The statements that most Indians come from Aryan tribes is less defensible. `Aryan' is properly speaking a linguistic classification: and all indications are that they originated from a group of related languages, possibly over a largish area of cultural contact centered somewhere in Central Asia, about seven thousand years back. Indian languages clearly have roots in this Aryan (or, the preferred term, Indoeuropean), Dravidian, Austrasiatic, and Tibeto-Burman families, and it is difficult to claim that most Indians are Aryans. Genetically, very little of the makeup of most of India changed that recently; though one can find clear genetic correlates of the linguistic family showing the accompanying diffusion of peoples. Culturally, there are very strong clines diving the north-west from the south-east which might have some bearing on the problem.

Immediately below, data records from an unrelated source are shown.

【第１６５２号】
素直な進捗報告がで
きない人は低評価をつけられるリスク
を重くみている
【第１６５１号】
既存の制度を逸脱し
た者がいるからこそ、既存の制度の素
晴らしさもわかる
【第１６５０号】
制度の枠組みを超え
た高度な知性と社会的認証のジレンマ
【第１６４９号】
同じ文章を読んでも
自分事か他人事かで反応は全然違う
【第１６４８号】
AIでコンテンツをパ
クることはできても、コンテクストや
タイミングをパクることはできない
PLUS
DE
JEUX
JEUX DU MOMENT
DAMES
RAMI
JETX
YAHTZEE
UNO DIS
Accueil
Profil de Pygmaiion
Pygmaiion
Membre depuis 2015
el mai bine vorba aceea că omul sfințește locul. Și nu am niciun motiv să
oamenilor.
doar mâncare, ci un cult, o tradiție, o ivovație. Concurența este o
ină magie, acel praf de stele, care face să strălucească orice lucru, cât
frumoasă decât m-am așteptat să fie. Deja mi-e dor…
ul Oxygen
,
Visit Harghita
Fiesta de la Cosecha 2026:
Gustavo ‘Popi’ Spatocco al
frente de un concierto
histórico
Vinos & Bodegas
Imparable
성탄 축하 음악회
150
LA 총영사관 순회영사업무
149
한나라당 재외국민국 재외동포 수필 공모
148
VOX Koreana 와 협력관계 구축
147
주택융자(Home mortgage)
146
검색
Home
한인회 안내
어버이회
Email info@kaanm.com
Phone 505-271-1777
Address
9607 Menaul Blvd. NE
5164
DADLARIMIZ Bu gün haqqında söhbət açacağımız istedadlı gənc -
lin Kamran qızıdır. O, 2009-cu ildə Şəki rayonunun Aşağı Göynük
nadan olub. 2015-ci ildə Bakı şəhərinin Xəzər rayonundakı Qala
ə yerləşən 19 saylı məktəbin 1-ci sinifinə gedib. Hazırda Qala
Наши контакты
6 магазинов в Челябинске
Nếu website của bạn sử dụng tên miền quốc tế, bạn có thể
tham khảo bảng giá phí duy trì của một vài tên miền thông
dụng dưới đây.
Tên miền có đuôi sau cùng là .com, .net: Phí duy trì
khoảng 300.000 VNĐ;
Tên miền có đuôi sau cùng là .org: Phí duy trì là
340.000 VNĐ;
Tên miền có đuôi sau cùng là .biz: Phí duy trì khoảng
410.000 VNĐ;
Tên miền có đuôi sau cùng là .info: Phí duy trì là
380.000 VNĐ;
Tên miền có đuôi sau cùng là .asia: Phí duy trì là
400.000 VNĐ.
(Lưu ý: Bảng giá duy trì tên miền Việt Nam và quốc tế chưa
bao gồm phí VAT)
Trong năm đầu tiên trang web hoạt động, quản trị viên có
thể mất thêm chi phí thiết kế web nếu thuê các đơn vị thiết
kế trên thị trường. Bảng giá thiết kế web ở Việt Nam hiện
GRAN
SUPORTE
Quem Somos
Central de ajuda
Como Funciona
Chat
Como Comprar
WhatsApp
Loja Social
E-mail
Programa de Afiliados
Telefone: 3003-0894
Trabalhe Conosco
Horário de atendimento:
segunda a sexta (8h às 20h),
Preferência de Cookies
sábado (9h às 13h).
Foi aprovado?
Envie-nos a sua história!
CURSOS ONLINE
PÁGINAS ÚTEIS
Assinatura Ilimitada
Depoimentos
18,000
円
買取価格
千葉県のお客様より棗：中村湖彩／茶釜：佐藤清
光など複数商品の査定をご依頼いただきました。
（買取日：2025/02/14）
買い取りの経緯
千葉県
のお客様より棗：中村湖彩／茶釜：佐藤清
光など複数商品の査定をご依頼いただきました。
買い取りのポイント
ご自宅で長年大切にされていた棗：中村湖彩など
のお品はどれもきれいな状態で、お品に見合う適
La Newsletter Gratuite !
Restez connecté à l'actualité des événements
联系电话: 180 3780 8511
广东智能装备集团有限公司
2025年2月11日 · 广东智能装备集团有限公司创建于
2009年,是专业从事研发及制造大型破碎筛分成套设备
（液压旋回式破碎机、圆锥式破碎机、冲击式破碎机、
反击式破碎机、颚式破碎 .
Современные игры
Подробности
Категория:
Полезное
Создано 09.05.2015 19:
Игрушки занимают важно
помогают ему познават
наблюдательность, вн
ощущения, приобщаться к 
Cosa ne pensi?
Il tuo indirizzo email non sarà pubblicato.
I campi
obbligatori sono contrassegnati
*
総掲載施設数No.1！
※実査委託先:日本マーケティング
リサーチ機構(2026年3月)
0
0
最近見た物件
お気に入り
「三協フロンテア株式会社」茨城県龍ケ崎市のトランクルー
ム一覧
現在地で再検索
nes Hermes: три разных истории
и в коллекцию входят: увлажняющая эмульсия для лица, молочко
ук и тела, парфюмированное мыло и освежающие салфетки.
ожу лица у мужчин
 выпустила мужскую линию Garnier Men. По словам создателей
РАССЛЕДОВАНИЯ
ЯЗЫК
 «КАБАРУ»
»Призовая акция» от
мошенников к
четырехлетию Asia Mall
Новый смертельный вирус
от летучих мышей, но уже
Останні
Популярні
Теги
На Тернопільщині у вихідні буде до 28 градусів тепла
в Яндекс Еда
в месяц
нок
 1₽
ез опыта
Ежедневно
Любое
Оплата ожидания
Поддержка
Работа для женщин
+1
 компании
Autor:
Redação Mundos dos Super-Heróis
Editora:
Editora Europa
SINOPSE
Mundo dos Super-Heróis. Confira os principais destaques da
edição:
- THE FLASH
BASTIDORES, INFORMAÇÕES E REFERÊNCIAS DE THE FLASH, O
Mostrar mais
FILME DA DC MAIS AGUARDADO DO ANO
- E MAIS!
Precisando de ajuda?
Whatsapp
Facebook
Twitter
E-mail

The story of deification of Indra has no evidence for it (but, to be sure, none against it either). The name indra however is related to the root ind meaning to drop, and indra is the rain god as well. Much of the indra mythology can also be thought of as the life-giving rains breaking through the clouds.
When one is talking about indra, apollo and thor having the same roots, it is not the linguistic roots! What seems to have happened is that the mythology had multiple concepts which were close (i.e. distinctions were not large enough to have been maintained for seven millenia or quarter of a thousand generations), and at different times and different places, one of the concepts, and sometimes one aspect of it, has grown to dominance and taken over the related roles. We thus find non-cognate words for cognate concepts in the pantheon, and vice-versa.